Anyway back to methods, sort of. The non-conceptual experience of sitting and forgetting (zuowang 坐忘), by definition can not be expressed in words. This same view is foundational for practicing zhanzhuang 站桩 (standing still), daoyin 導引 (pulling and guiding), jindan 金丹 (golden elixir). If I had to name it, I'd say it is an experience of limitless space, a stage if you will, wuwei 無為, an agenda-less openness of not knowing. Once that is irreversibly established, then these methods can dance around on the stage as: emptiness, stillness, movement, bubbling, flowing, fire and water, mercury and gold, or the magical and the mundane.

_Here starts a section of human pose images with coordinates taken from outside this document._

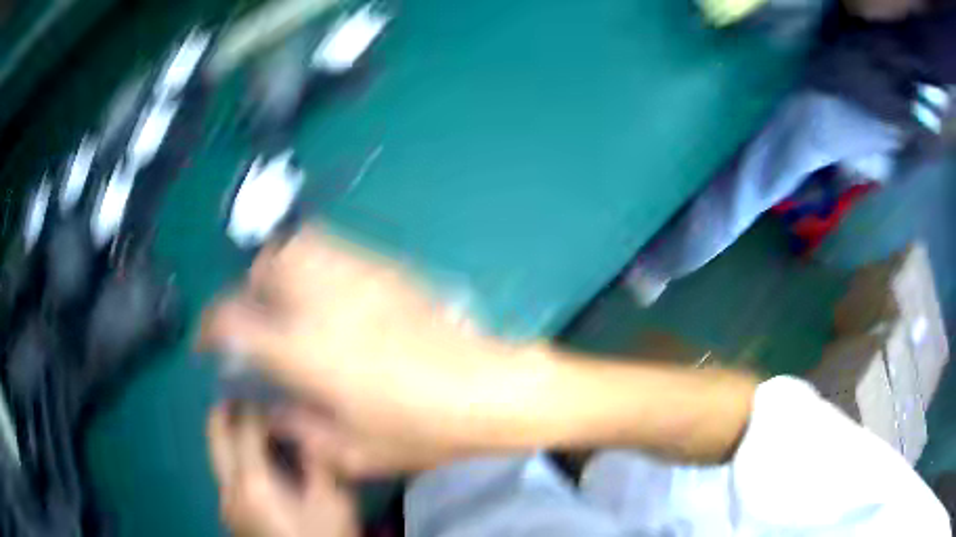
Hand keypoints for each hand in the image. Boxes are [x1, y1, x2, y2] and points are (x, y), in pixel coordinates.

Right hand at [200, 228, 531, 476]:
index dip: (209, 328)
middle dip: (250, 289)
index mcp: (306, 351)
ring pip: (298, 244)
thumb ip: (300, 431)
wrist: (489, 389)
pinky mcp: (388, 269)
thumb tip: (271, 410)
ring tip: (292, 300)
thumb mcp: (355, 452)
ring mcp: (358, 277)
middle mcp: (324, 301)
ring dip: (281, 268)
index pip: (234, 320)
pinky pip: (336, 248)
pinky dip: (317, 262)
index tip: (209, 342)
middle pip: (265, 266)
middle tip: (260, 320)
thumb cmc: (423, 430)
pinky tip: (333, 294)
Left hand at [208, 406, 357, 536]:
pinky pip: (227, 480)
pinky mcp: (231, 518)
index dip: (253, 409)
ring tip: (244, 427)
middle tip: (233, 398)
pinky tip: (253, 466)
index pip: (245, 432)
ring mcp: (227, 506)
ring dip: (228, 440)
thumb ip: (319, 464)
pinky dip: (235, 463)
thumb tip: (308, 434)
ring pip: (219, 461)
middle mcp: (230, 491)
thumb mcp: (334, 502)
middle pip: (216, 441)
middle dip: (222, 416)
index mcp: (255, 483)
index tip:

Opening the kua is a form of emptiness. This type of emptiness arises spontaneously when we drop all intention within the body--also giving rise to a visualized qi body out in the space around us. But that isn't enough. Because simply having qi and emptiness is not stable under the pressure of complex movement and outside forces. This 'event' must take place in a larger experience of limitless space. The space can then be moved using the imagination. But that only works if the qi body is simultaneously felt and imagined.
So the whole thing is actually pretty easy. Like I said, for $10,000... guaranteed. Opening the kua can also be awesome for ones health, but since that idea is associated with Tai Chi and is so cliché and problematic, I will deal with it in a future post.
Warning: The information in this post has previously been top secret, anyone attempting to practice it without the proper initiations will surely shorten their lives.